La province doit décider elle-même de son avenir
Dans Le Temps, un groupe de politiques, d'artistes et d'universitaires appelle à reconnaître le droit à l'autodétermination des Arméniens du Haut-Karabakh :
«Nous avons vu la campagne criminelle menée par Bakou et Ankara, et il est parfaitement clair que les Arméniens ne pourront pas être en sécurité sous la souveraineté de Bakou. Dans ces cas-là, il existe un concept qui a été appliqué au moins deux fois depuis la fin de la guerre froide, pour le Kosovo et pour Timor-Est : la sécession remède. Une population menacée de génocide ou de nettoyage ethnique par l'Etat dont elle dépend peut légitimement revendiquer en ultime recours son droit à l'autodétermination au nom de sa survie et de sa sécurité. Si un peuple a jamais été dans une telle situation, ce sont aujourd'hui les Arméniens du Karabakh.»

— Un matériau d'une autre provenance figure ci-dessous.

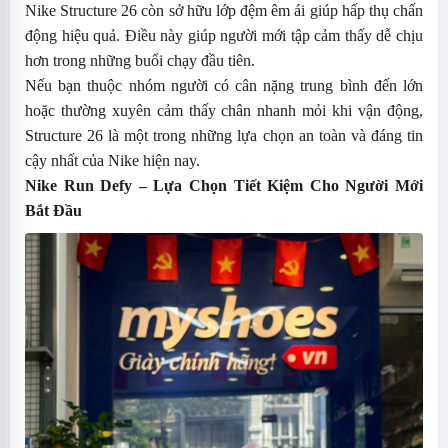
Nike Structure 26 còn sở hữu lớp đệm êm ái giúp hấp thụ chấn
động hiệu quả. Điều này giúp người mới tập cảm thấy dễ chịu
hơn trong những buổi chạy đầu tiên.
Nếu bạn thuộc nhóm người có cân nặng trung bình đến lớn
hoặc thường xuyên cảm thấy chân nhanh mỏi khi vận động,
Structure 26 là một trong những lựa chọn an toàn và đáng tin
cậy nhất của Nike hiện nay.
Nike Run Defy
– Lựa Chọn Tiết Kiệm Cho Người Mới
Bắt Đầu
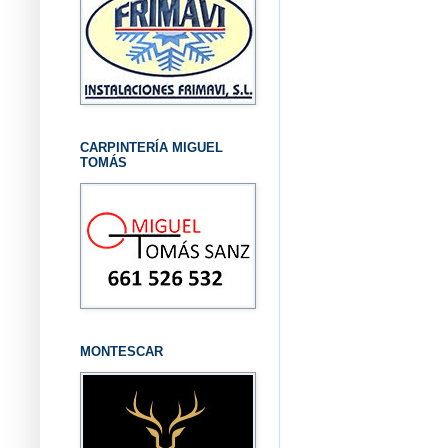
CARPINTERÍA MIGUEL
TOMÁS
MONTESCAR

Des 'villes libres' au Haut-Karabakh
Dans La Repubblica, le philosophe Bernard-Henri Lévy préconise la création de 'villes libres' dans la province disputée :
«La Société des Nations, il y a un siècle, inventait, pour Dantzig, le statut de 'ville libre'. Et les Nations unies, après la Seconde Guerre mondiale, ont ressuscité ce statut pour Trieste. Pourquoi ne pas faire de même au Haut-Karabakh ? Pourquoi la France ne décréterait-elle pas Stepanakert et Chouchi villes libres ? Et ne peut-on imaginer cette liberté garantie par une force internationale ? Ce sera un beau geste. Ce serait, si la France était suivie, l'acte d'une UE entérinant la primauté de ses valeurs sur ses intérêts.»